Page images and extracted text
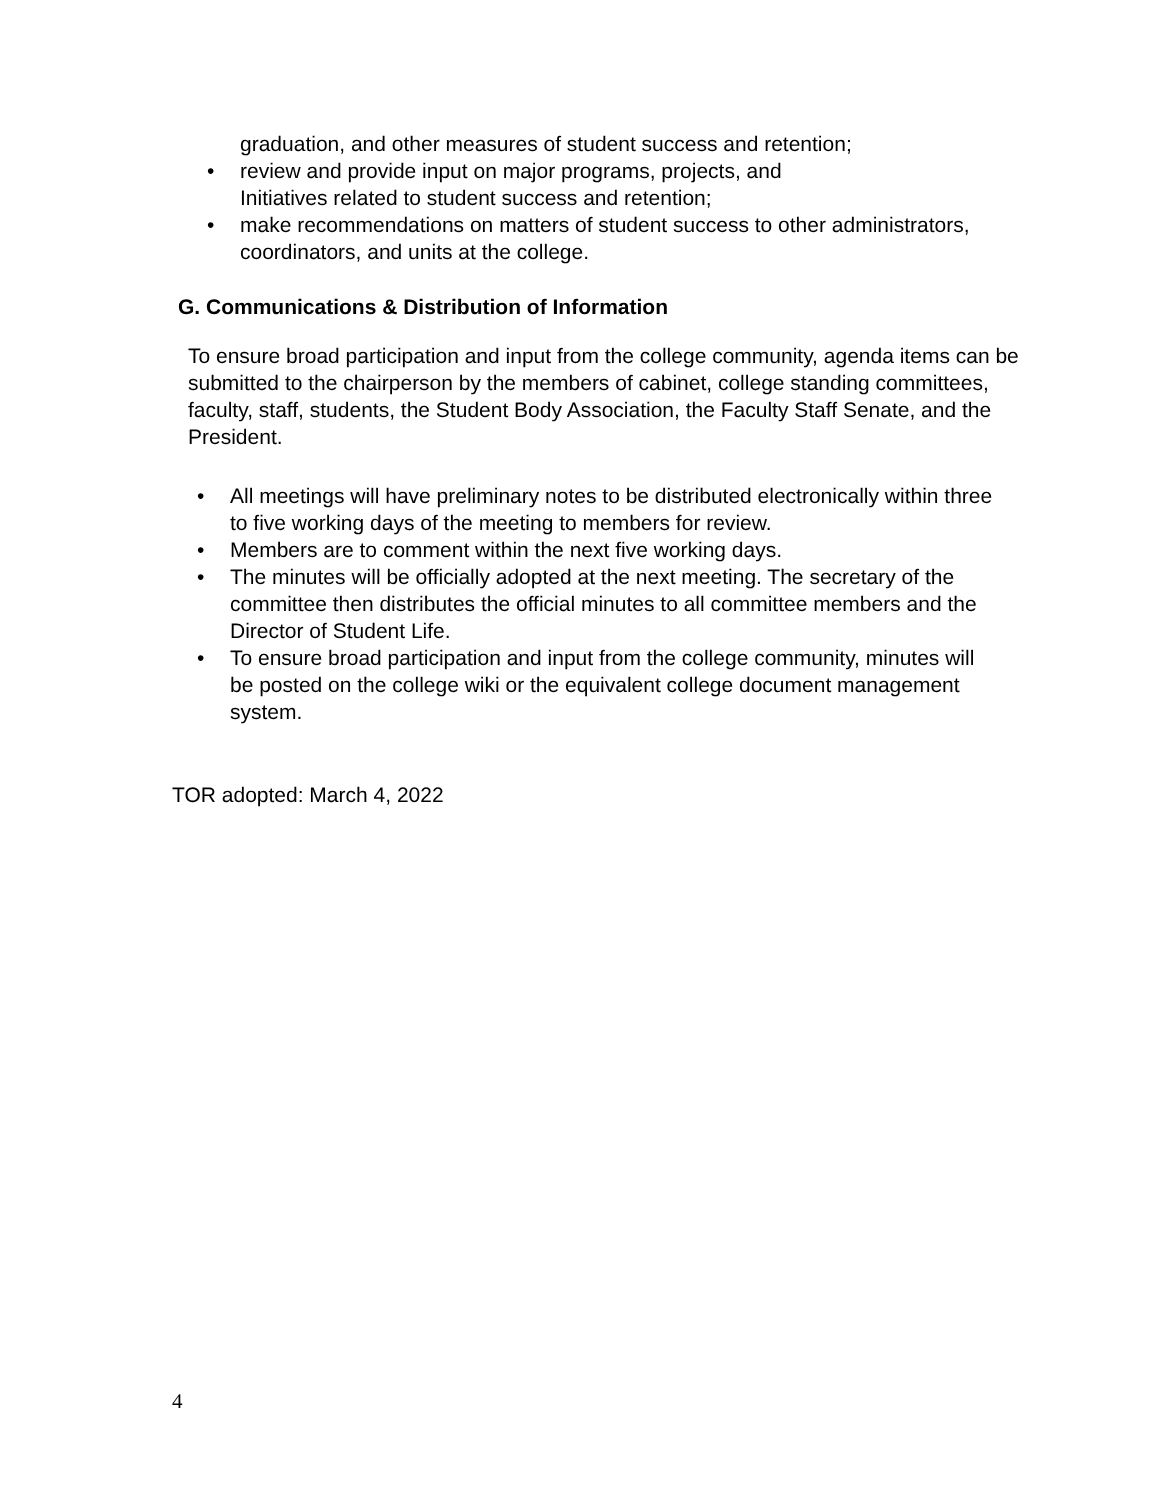graduation, and other measures of student success and retention;
• review and provide input on major programs, projects, and
Initiatives related to student success and retention;
• make recommendations on matters of student success to other administrators, coordinators, and units at the college.
G. Communications & Distribution of Information
To ensure broad participation and input from the college community, agenda items can be submitted to the chairperson by the members of cabinet, college standing committees, faculty, staff, students, the Student Body Association, the Faculty Staff Senate, and the President.
• All meetings will have preliminary notes to be distributed electronically within three to five working days of the meeting to members for review.
• Members are to comment within the next five working days.
• The minutes will be officially adopted at the next meeting. The secretary of the committee then distributes the official minutes to all committee members and the Director of Student Life.
• To ensure broad participation and input from the college community, minutes will be posted on the college wiki or the equivalent college document management system.
TOR adopted: March 4, 2022
4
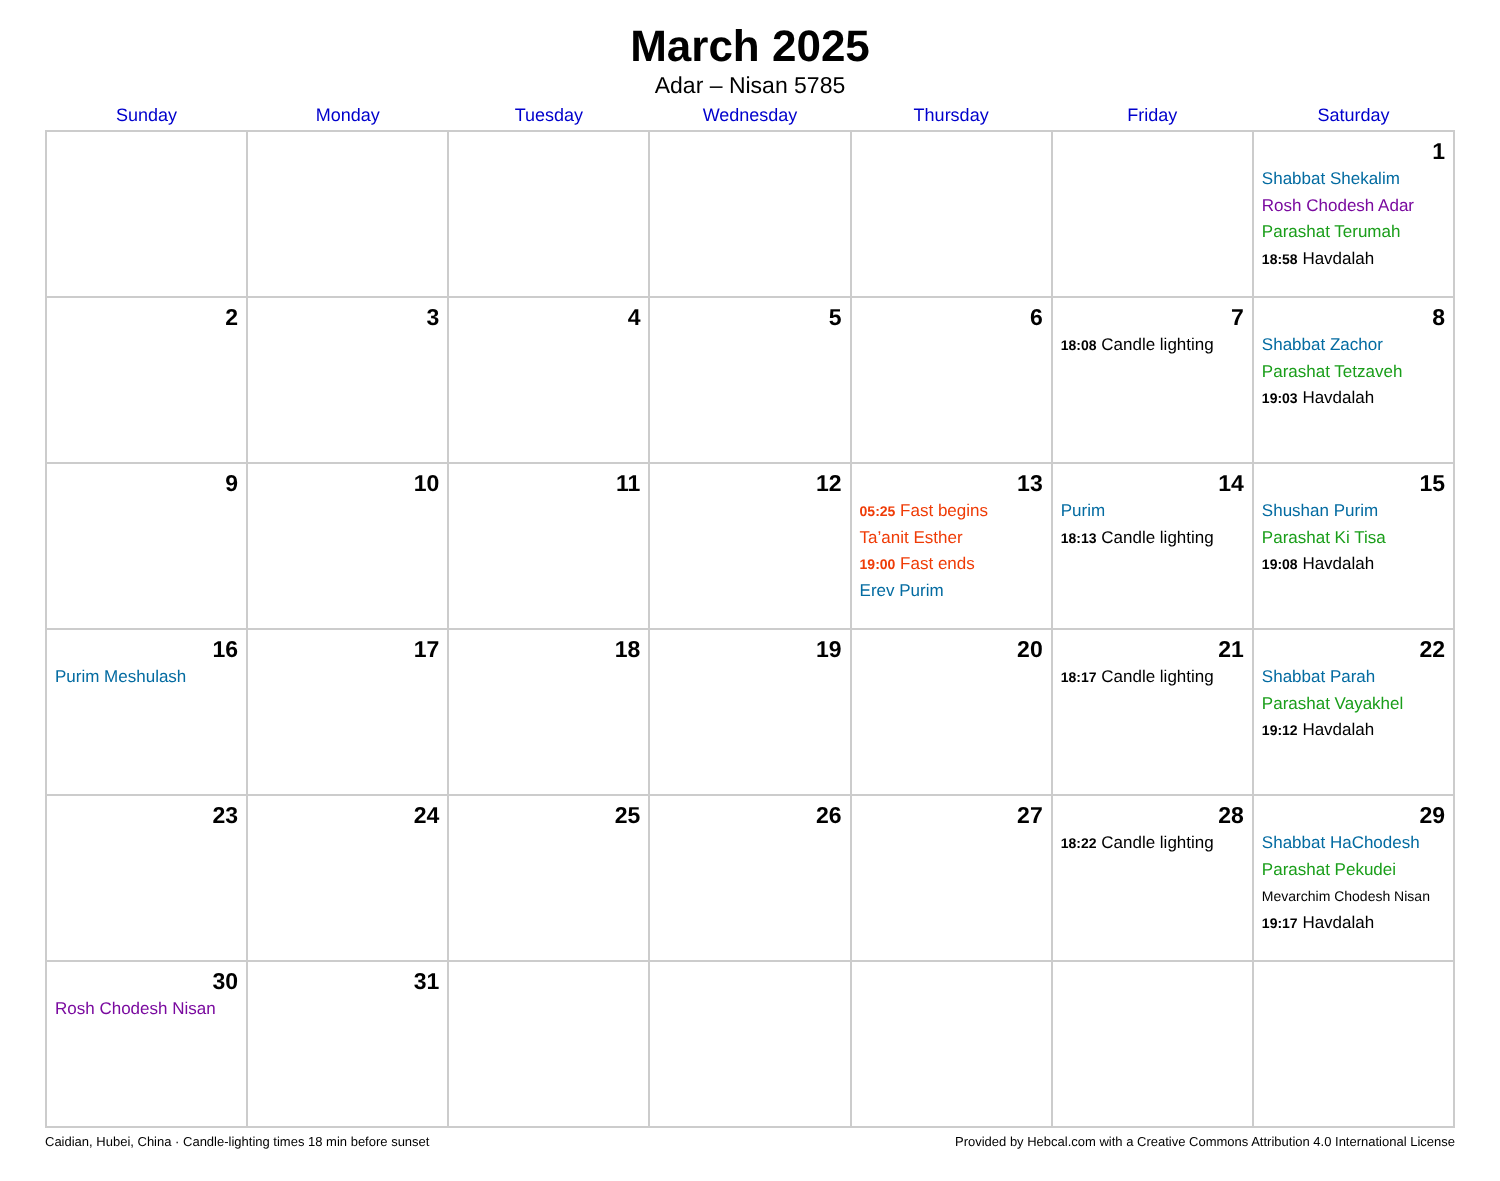March 2025
Adar – Nisan 5785
| Sunday | Monday | Tuesday | Wednesday | Thursday | Friday | Saturday |
| --- | --- | --- | --- | --- | --- | --- |
| | | | | | | 1 Shabbat Shekalim Rosh Chodesh Adar Parashat Terumah 18:58 Havdalah |
| 2 | 3 | 4 | 5 | 6 | 7 18:08 Candle lighting | 8 Shabbat Zachor Parashat Tetzaveh 19:03 Havdalah |
| 9 | 10 | 11 | 12 | 13 05:25 Fast begins Ta’anit Esther 19:00 Fast ends Erev Purim | 14 Purim 18:13 Candle lighting | 15 Shushan Purim Parashat Ki Tisa 19:08 Havdalah |
| 16 Purim Meshulash | 17 | 18 | 19 | 20 | 21 18:17 Candle lighting | 22 Shabbat Parah Parashat Vayakhel 19:12 Havdalah |
| 23 | 24 | 25 | 26 | 27 | 28 18:22 Candle lighting | 29 Shabbat HaChodesh Parashat Pekudei Mevarchim Chodesh Nisan 19:17 Havdalah |
| 30 Rosh Chodesh Nisan | 31 | | | | | |
Caidian, Hubei, China · Candle-lighting times 18 min before sunset Provided by Hebcal.com with a Creative Commons Attribution 4.0 International License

Task goal:
What you give back should match the entries above exactly, except that pictures are dropped.

Task result:
graduation, and other measures of student success and retention;
• review and provide input on major programs, projects, and
Initiatives related to student success and retention;
• make recommendations on matters of student success to other administrators, coordinators, and units at the college.
G. Communications & Distribution of Information
To ensure broad participation and input from the college community, agenda items can be submitted to the chairperson by the members of cabinet, college standing committees, faculty, staff, students, the Student Body Association, the Faculty Staff Senate, and the President.
• All meetings will have preliminary notes to be distributed electronically within three to five working days of the meeting to members for review.
• Members are to comment within the next five working days.
• The minutes will be officially adopted at the next meeting. The secretary of the committee then distributes the official minutes to all committee members and the Director of Student Life.
• To ensure broad participation and input from the college community, minutes will be posted on the college wiki or the equivalent college document management system.
TOR adopted: March 4, 2022
4
March 2025
Adar – Nisan 5785
| Sunday | Monday | Tuesday | Wednesday | Thursday | Friday | Saturday |
| --- | --- | --- | --- | --- | --- | --- |
| | | | | | | 1 Shabbat Shekalim Rosh Chodesh Adar Parashat Terumah 18:58 Havdalah |
| 2 | 3 | 4 | 5 | 6 | 7 18:08 Candle lighting | 8 Shabbat Zachor Parashat Tetzaveh 19:03 Havdalah |
| 9 | 10 | 11 | 12 | 13 05:25 Fast begins Ta’anit Esther 19:00 Fast ends Erev Purim | 14 Purim 18:13 Candle lighting | 15 Shushan Purim Parashat Ki Tisa 19:08 Havdalah |
| 16 Purim Meshulash | 17 | 18 | 19 | 20 | 21 18:17 Candle lighting | 22 Shabbat Parah Parashat Vayakhel 19:12 Havdalah |
| 23 | 24 | 25 | 26 | 27 | 28 18:22 Candle lighting | 29 Shabbat HaChodesh Parashat Pekudei Mevarchim Chodesh Nisan 19:17 Havdalah |
| 30 Rosh Chodesh Nisan | 31 | | | | | |
Caidian, Hubei, China · Candle-lighting times 18 min before sunset Provided by Hebcal.com with a Creative Commons Attribution 4.0 International License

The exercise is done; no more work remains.